Editors Note: This article is written by BCC Counselor, Jerrod Tillotson as part of our series on Relational Health. In this series, our counselors are sharing biblical principles to strengthen and improve all kinds of relationships.
What should you do if you find yourself in a relationship that seems distant or cold, compared to how it used to be? Often times, we can take for granted the connection we once had or not appreciate it by responding poorly in a moment of relational tension.
Jesus taught us a better way by how He interacted with those around Him. Even leading secular relationship experts will affirm the principles that Jesus taught us. He truly modeled for us a new way of life.
Jesus taught us several lessons by the way He lived his life which can help our relationships grow healthier today.
Learning to Value
Jesus teaches us to love one another as He has loved us (John 13:34). How do we love another? Well, there are many ways in which we can and do.
One way is to understand the value of others and who they are as fellow image-bearers. We also show value in many ways, one of which is time and intentional attention, especially when it’s sought.
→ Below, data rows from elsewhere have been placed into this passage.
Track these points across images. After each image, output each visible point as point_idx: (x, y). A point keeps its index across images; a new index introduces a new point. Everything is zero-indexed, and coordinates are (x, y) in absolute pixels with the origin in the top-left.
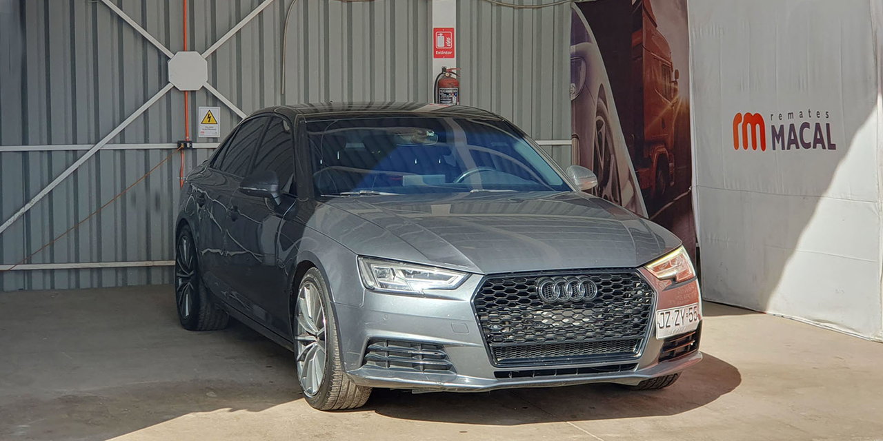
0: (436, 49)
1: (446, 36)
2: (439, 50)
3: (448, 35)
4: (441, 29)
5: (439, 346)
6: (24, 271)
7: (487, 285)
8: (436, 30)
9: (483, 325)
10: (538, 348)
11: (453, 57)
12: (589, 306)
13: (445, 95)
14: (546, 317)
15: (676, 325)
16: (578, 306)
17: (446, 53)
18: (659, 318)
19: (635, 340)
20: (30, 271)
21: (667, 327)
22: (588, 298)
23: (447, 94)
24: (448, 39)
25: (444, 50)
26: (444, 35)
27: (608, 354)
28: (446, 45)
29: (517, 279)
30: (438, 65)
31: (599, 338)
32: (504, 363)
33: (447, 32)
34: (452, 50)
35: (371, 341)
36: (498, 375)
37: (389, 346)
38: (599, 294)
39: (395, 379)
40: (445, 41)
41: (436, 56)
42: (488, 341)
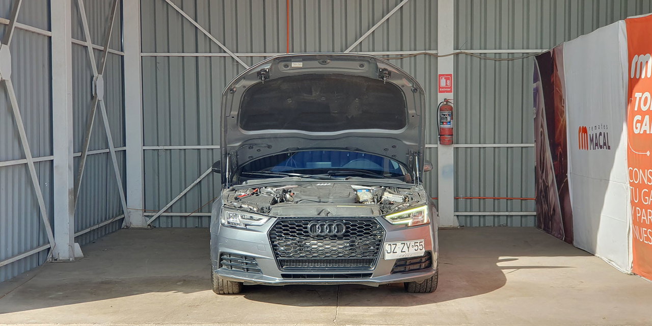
0: (440, 88)
1: (446, 79)
2: (442, 88)
3: (448, 79)
4: (443, 75)
5: (254, 258)
6: (198, 217)
7: (278, 223)
8: (440, 75)
9: (274, 247)
10: (309, 261)
11: (451, 92)
12: (340, 238)
13: (443, 116)
14: (314, 244)
15: (402, 252)
16: (333, 238)
18: (387, 247)
19: (372, 259)
20: (201, 217)
21: (393, 252)
22: (339, 234)
23: (444, 115)
24: (448, 81)
25: (446, 88)
26: (445, 78)
27: (353, 267)
28: (446, 84)
29: (296, 221)
30: (441, 97)
31: (347, 257)
32: (286, 269)
33: (448, 77)
34: (451, 88)
35: (222, 254)
36: (284, 276)
37: (231, 257)
38: (347, 232)
39: (232, 276)
40: (446, 82)
41: (440, 92)
42: (276, 255)
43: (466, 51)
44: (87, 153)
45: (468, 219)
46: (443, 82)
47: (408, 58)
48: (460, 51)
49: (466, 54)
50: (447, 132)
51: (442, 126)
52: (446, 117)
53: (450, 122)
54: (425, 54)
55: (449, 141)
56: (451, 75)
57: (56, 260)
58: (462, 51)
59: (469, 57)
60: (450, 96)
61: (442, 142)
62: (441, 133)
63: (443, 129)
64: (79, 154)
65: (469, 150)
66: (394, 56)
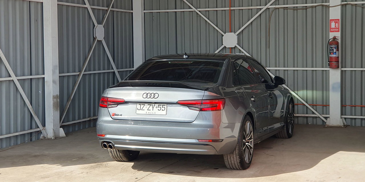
0: (331, 29)
1: (336, 22)
2: (332, 29)
3: (337, 22)
4: (333, 20)
8: (331, 20)
11: (339, 32)
13: (330, 48)
17: (336, 30)
23: (332, 48)
24: (337, 24)
25: (335, 29)
26: (335, 22)
28: (335, 27)
30: (332, 35)
33: (336, 21)
34: (339, 28)
40: (335, 25)
41: (331, 31)
43: (351, 3)
44: (83, 73)
45: (353, 121)
46: (333, 25)
47: (311, 8)
48: (346, 3)
49: (352, 5)
50: (334, 60)
51: (330, 55)
52: (333, 50)
53: (336, 53)
54: (323, 6)
55: (335, 66)
56: (339, 19)
57: (45, 138)
58: (348, 3)
59: (354, 7)
60: (338, 35)
61: (330, 66)
62: (330, 60)
63: (331, 58)
64: (78, 73)
65: (354, 72)
66: (301, 7)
Jesus consistently gave those around Him His full attention, and He described how much the Father cares and values us by using the sparrow and lily illustrations (Matthew 6:25-34).
When Jesus interacted with people, you can sense He was fully present with them, both in his humanity and divinity. I can’t help but think of the passage that says He empathizes with us (Hebrews 4:15a), and yet at the same time I think of Psalm 8 where the psalmist says of God “what is man that you are mindful of him?” Our Creator knows how to show us the value He gave us when He made us.
Learning to Focus
As created beings, the desire for relational health is built into us. Showing proper attention can be achieved proactively in seeking to love those around you and noticing when others are seeking your time and attention.
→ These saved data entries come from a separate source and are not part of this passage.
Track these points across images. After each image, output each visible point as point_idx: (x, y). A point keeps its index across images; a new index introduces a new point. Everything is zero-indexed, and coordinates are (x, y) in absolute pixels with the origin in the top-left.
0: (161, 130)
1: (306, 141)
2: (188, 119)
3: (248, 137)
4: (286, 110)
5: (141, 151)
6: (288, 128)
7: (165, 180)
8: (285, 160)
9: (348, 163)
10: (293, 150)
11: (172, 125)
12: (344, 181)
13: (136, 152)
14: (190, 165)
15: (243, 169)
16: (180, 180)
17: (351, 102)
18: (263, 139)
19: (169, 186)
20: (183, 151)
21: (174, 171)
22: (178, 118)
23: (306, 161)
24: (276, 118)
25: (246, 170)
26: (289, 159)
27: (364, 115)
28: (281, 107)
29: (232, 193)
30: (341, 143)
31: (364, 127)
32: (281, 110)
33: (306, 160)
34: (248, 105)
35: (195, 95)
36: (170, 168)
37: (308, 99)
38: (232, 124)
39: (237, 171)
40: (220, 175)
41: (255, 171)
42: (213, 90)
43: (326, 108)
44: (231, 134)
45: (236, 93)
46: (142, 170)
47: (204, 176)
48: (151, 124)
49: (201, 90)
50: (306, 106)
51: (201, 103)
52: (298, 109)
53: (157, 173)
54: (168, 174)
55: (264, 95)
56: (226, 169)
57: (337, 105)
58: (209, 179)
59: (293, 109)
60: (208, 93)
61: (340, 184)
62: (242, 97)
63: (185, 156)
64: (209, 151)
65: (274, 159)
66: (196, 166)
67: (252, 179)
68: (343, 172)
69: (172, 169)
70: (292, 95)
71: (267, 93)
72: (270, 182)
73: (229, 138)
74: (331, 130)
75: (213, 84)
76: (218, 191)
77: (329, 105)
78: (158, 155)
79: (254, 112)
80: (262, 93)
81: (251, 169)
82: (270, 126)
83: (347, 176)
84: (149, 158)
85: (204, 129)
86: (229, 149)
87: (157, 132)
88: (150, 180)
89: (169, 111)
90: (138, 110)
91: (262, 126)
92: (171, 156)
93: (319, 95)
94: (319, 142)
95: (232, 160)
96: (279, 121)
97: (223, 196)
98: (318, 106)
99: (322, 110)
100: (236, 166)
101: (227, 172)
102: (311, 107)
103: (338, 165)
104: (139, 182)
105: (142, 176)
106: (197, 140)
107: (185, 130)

Even in small moments, you can have a significant impact on close relationships like family, spousal, friends, as well as those we may not know or be close with (with healthy boundaries).
Jesus withdrew, recharged in rest and prayer, and was purposeful in his time usage (like none other in history, of course). Understandably there are times when it’s difficult to give our focus to someone in a way that communicates value and interest. However, let that be the exception rather than the rule.
Learning to Connect
In healthy close relationships, we will often reach out for emotional connection to one another with a kind word, a question, a smile, or even a hug. The other person will usually turn toward the person to engage and show appreciation, care, and interest.
In unhealthy relationships, someone may turn away and ignore the person perhaps in annoyance and irritation. They may turn against connection and respond with hostility or anger in tone and criticism. When turning away is more common than turning towards, the relationship can and likely will suffer.
A popular secular marital counselor Dr. John Gottman calls these attempts for emotional connection “emotional bids”. We need to be more aware and mutually attentive to one another’s emotional bids. When we are, we will develop closer bonds, friendship, and romance in marriage.
Learning to Support
Let’s look at the story of Job. Job’s wife didn’t support him well when she told him to “curse God and die.” I’m sure he wasn’t in the best spirits himself, and he’s more of an example of suffering mostly well. His friends also did poorly, trying to blame and fix rather than being present and faithful. They could have used a word from Solomon: “A fool finds no pleasure in understanding but delights in airing his own opinions.” (Proverbs 18:2)
If we support others well and show interest in them, we will communicate value and worth. Even if what they are saying is of little interest to us, we can convey to them that they are valued by us.
If someone makes a comment about a movie, a person they just saw, an article they just read (like this one), you can stop for a moment what you are doing and tune in to them by asking about it or commenting back on it in a positive encouraging way.
Suppose your spouse/friend/child makes a comment about a bird they see. You can show interest, ask about it, and even go take a look at it yourself. On the other hand, you can ignore it and say nothing, or even say something critical like, “Why do you waste your time with those things?”
In any relationship, when individuals commit to making small (but consistent) positive changes in how they act, big things can happen. It’s easier to make small changes rather than sudden big ones, so commit to making minor improvements in grace, fondness, and admiration. This is helpful in marriage, parenting, and all kinds of friendships.
Building healthy relationships starts with valuing those around us and includes turning towards others, giving our time and attention.
While none of us can perfectly live out the example of Christ, we should aspire to be more like Him in the way we care for others. I challenge you to focus on one of these strategies to help you move towards relational health.